If you wanted to use BVH2, I suppose you could, but you'd be throwing away half of the AABB intersection throughput, since it has been explicitly designed to produce four results per parent node.
Not sure what you disagree about, but i meant the TMU patent gave two options: Either implement traversal loop in FF, or leave it to the shader cores. They did not say what they might use, but it was clear their intersectors operate on 4 boxes back then already.
With BVH there is no strict need to query all children simultaneously, nor do we have to process them in closest first order. Stackless traversal algorithms usually do neither. (Just to mention - the norm seems ordered traversal using some short stack.)
A research result of 3 being the optimal branching factor can't be general. It depends on the algorithm, quality of BVH, scene, etc. The only general argument i could come up with is this geometrically one: 'If we want to subdivide space so children have half the size of parents, in 3D space we get an ideal number of 8 children, like an octree.', which is a very weak argument as well.
Agree about BVH2 being no good idea. But i think we could implement octrees or sparse grids by calling the intersecton multiple times and refine order manually if necessary. That's not really what i'm personally interested in, but hey - i could raytrace my fluid simulator which uses sparse grid.
What i am interested in is to reuse my GI BVH for HW RT. I use 8 children at max, but at the surface it looks like a quadtree of surfels and has mostly 4 children. I guess it would just work.
I don't understand what you're saying here, since the arguments are specified. The resource descriptor tells the fixed function hardware some other facts about how to process the query, such as whether to sort AABB results.
What i mean is simply... writing some code:
struct Node
{
AABox bbox;
int childIndex;
int childCount;
int parentIndex?
int adjacencyIndices?
}
The intersection instructions take only pointers to bounding boxes, but they do not make assumptions about anything else. So it's completely up to us what acceleration structure we use, and how we traverse it.
All my talk here is about the idea to not use DXR at all, but implement data structure and traversal in compute. This makes sense because AMD lacks traversal fixed hardware. So we should get the same or better performance than their generic DXR implemenation, with extra features like LOD.
Did not pay attention to triangles, but only one triangle per node sounds like BVH will take a lot of memory. I assume they may iterate over a list of triangles serially, but no idea.
A refit still has to process all descendents of the top-most node affected by the refit. It doesn't sound trivial to me. How deep are these BVH trees in games? 10? 15?
Parent - child dependencies on refit can be avoided by enlarging boxes so they still bound children under animation. That's useful at least for the lowest levels - we only need to transform the boxes with the geometry.
To further reduce dependencies, we can at least process all levels x of all BLAS we have, then sync and continue with level x+1. So, ideally we get one dispatch per tree level.

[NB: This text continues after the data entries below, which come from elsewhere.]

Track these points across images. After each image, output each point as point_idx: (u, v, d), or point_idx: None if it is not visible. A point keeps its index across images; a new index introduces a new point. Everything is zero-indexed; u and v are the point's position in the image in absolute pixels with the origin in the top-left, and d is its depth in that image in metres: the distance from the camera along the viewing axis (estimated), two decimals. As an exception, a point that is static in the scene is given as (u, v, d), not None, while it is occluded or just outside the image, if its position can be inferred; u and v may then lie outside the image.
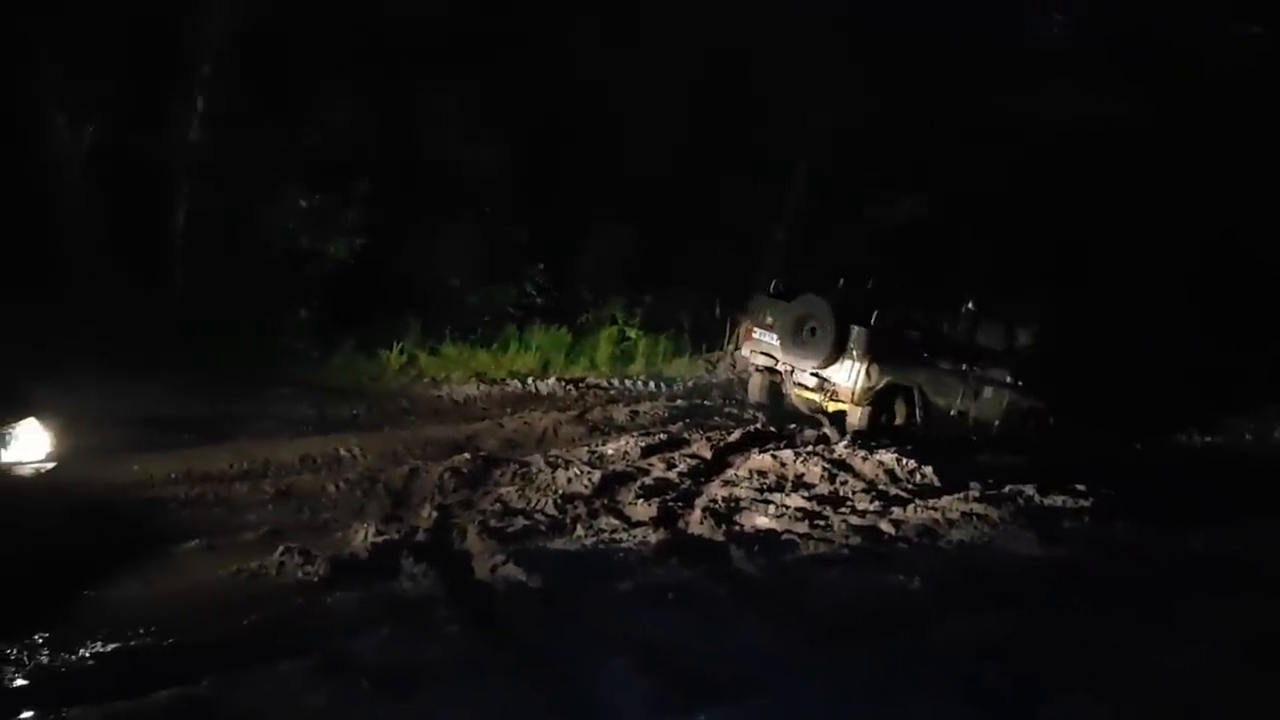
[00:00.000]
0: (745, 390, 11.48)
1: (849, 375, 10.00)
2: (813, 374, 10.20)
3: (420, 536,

Alternatively, NV often does research on doing it all in one go at the cost of doing more work like searching and sorting. I'm not up to date with this. Assuming modern NV is good with async compute the number of dispatches should be no more big problem if other work keeps the GPU saturated.
What i personally do as well is to build multiple top levels in a single wide workgroup, which moves the barriers from API level into the compute program. That's quite a win for me.
How deep the tree has to be depends mostly on branching factor. Binary tree needs too many levels.
With my BVH8 i need about 20 for open world, but my surfels are 10cm so larger than game triangles.
For fluid sim i use sparse grid (to me that's just octree but 4^3 instead 2^3 children), and IIRC i use only two internal levels for grid sizes of 1024^3. The fact how aggressively a larger branching factor can reduce tree levels is very interesting and not so obvious at first.